Gh. M.: Um Frauen und Mädchen für die potenziellen Gefahren der Nutzung von Technologie zu sensibilisieren, führt Kif Mama Kif Baba verschiedene Aufklärungs- und Interessenvertretungskampagnen durch, sowohl online als auch offline. Es gibt mehrere Schritte, die Frauen unternehmen können, um sich vor GBV zu schützen. Es ist wichtig, die Datenschutzeinstellungen in sozialen Medien so zu konfigurieren, dass der Zugriff auf persönliche Informationen beschränkt ist und keine Freundschaftsanfragen oder Nachrichten von unbekannten Personen angenommen werden. Die Verwendung starker Passwörter und Zwei-Faktor-Authentifizierung zur Sicherung von Online-Konten ist ebenfalls von entscheidender Bedeutung. Es ist wichtig, keine sensiblen persönlichen Informationen online weiterzugeben und über die Rechte und Verfahren zur Meldung von Missbrauch informiert zu sein. Kif Mama Kif Baba unterstützt Opfer von GBV durch eine Vielzahl von Ansätzen. Unsere Unterstützungsdienste bieten Beratung und Coaching an, um Opfern zu helfen, das erlebte Trauma zu überwinden. Wir haben auch Selbsthilfegruppen eingerichtet, in denen Opfer ihre Erfahrungen austauschen und Trost und gegenseitige Hilfe finden können. Wir verweisen Frauen und Mädchen, die Opfer von GBV sind, an feministische Vereinigungen, die ihnen Rechtsbeistand leisten und es ihnen ermöglichen, ihre Rechte zu verstehen und Beschwerden einzureichen.
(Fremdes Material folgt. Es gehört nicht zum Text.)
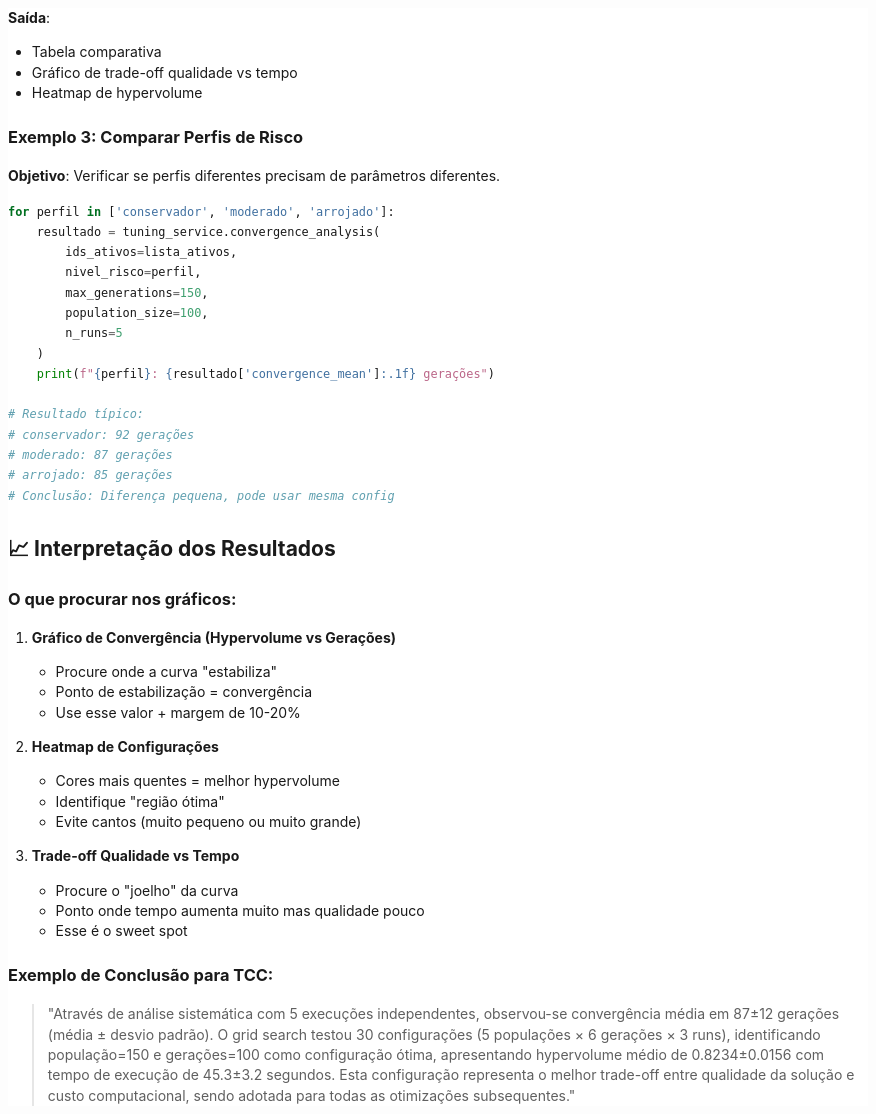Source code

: **Saída**:
- Tabela comparativa
- Gráfico de trade-off qualidade vs tempo
- Heatmap de hypervolume

### Exemplo 3: Comparar Perfis de Risco

**Objetivo**: Verificar se perfis diferentes precisam de parâmetros diferentes.

```python
for perfil in ['conservador', 'moderado', 'arrojado']:
    resultado = tuning_service.convergence_analysis(
        ids_ativos=lista_ativos,
        nivel_risco=perfil,
        max_generations=150,
        population_size=100,
        n_runs=5
    )
    print(f"{perfil}: {resultado['convergence_mean']:.1f} gerações")

# Resultado típico:
# conservador: 92 gerações
# moderado: 87 gerações
# arrojado: 85 gerações
# Conclusão: Diferença pequena, pode usar mesma config
```

## 📈 Interpretação dos Resultados

### O que procurar nos gráficos:

1. **Gráfico de Convergência (Hypervolume vs Gerações)**
   - Procure onde a curva "estabiliza"
   - Ponto de estabilização = convergência
   - Use esse valor + margem de 10-20%

2. **Heatmap de Configurações**
   - Cores mais quentes = melhor hypervolume
   - Identifique "região ótima"
   - Evite cantos (muito pequeno ou muito grande)

3. **Trade-off Qualidade vs Tempo**
   - Procure o "joelho" da curva
   - Ponto onde tempo aumenta muito mas qualidade pouco
   - Esse é o sweet spot

### Exemplo de Conclusão para TCC:

> "Através de análise sistemática com 5 execuções independentes,
> observou-se convergência média em 87±12 gerações (média ± desvio padrão).
> O grid search testou 30 configurações (5 populações × 6 gerações × 3 runs),
> identificando população=150 e gerações=100 como configuração ótima,
> apresentando hypervolume médio de 0.8234±0.0156 com tempo de execução
> de 45.3±3.2 segundos. Esta configuração representa o melhor trade-off
> entre qualidade da solução e custo computacional, sendo adotada para
> todas as otimizações subsequentes."

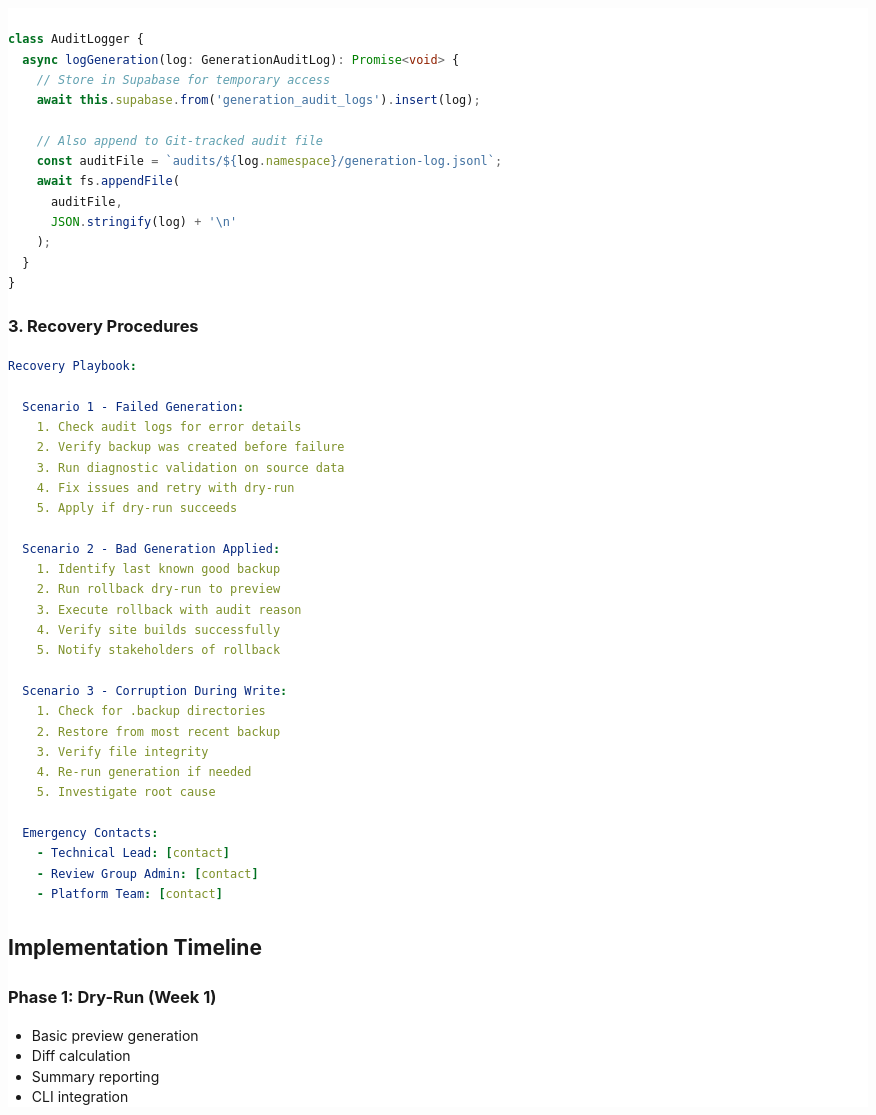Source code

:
 ```typescript

class AuditLogger {
  async logGeneration(log: GenerationAuditLog): Promise<void> {
    // Store in Supabase for temporary access
    await this.supabase.from('generation_audit_logs').insert(log);
    
    // Also append to Git-tracked audit file
    const auditFile = `audits/${log.namespace}/generation-log.jsonl`;
    await fs.appendFile(
      auditFile, 
      JSON.stringify(log) + '\n'
    );
  }
}
```

### 3. Recovery Procedures

```yaml
Recovery Playbook:
  
  Scenario 1 - Failed Generation:
    1. Check audit logs for error details
    2. Verify backup was created before failure
    3. Run diagnostic validation on source data
    4. Fix issues and retry with dry-run
    5. Apply if dry-run succeeds
  
  Scenario 2 - Bad Generation Applied:
    1. Identify last known good backup
    2. Run rollback dry-run to preview
    3. Execute rollback with audit reason
    4. Verify site builds successfully
    5. Notify stakeholders of rollback
  
  Scenario 3 - Corruption During Write:
    1. Check for .backup directories
    2. Restore from most recent backup
    3. Verify file integrity
    4. Re-run generation if needed
    5. Investigate root cause
  
  Emergency Contacts:
    - Technical Lead: [contact]
    - Review Group Admin: [contact]
    - Platform Team: [contact]
```

## Implementation Timeline

### Phase 1: Dry-Run (Week 1)
- Basic preview generation
- Diff calculation
- Summary reporting
- CLI integration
Parallel dazu plädieren wir dafür, Druck auf die Behörden auszuüben, damit diese die Gesetzgebung und den Opferschutz verbessern und mit anderen Organisationen und Institutionen zusammenarbeiten, um ein sichereres Umfeld für alle zu schaffen. Es ist zwingend erforderlich, dass sich die Behörden fest dazu verpflichten, robuste Präventions- und Schutzmaßnahmen zu entwickeln und umzusetzen, und dass sie die Angreifer angemessen bestrafen, um der Straflosigkeit, die mit diesen Taten oft einhergeht, ein Ende zu setzen. Es müssen umfassende und integrierte Strategien zur Bekämpfung digitaler Gewalt entwickelt und deren Umsetzung streng überwacht werden. Es ist auch von entscheidender Bedeutung, weiblichen Opfern digitaler Gewalt kostenlose und multidisziplinäre Dienste anzubieten, um ihnen in verschiedenen Regionen die notwendige Unterstützung zu bieten. Die Umsetzung bestehender Rechtstexte muss auf eine Weise erfolgen, die die Würde der Opfer wahrt und gleichzeitig die Verfahren zur Einreichung von Beschwerden in Bezug auf digitale Gewalt vereinfacht. Schließlich ist es notwendig, sich für die Hinzufügung neuer Rechtstexte einzusetzen, die digitale Gewalt, ihre Erscheinungsformen und Beweismittel klar definieren, sowie für die Schaffung einer elektronischen Plattform zur Meldung digitaler Gewalt und Einreichung von Beschwerden, um den Opfern den Zugang zur Justiz zu erleichtern.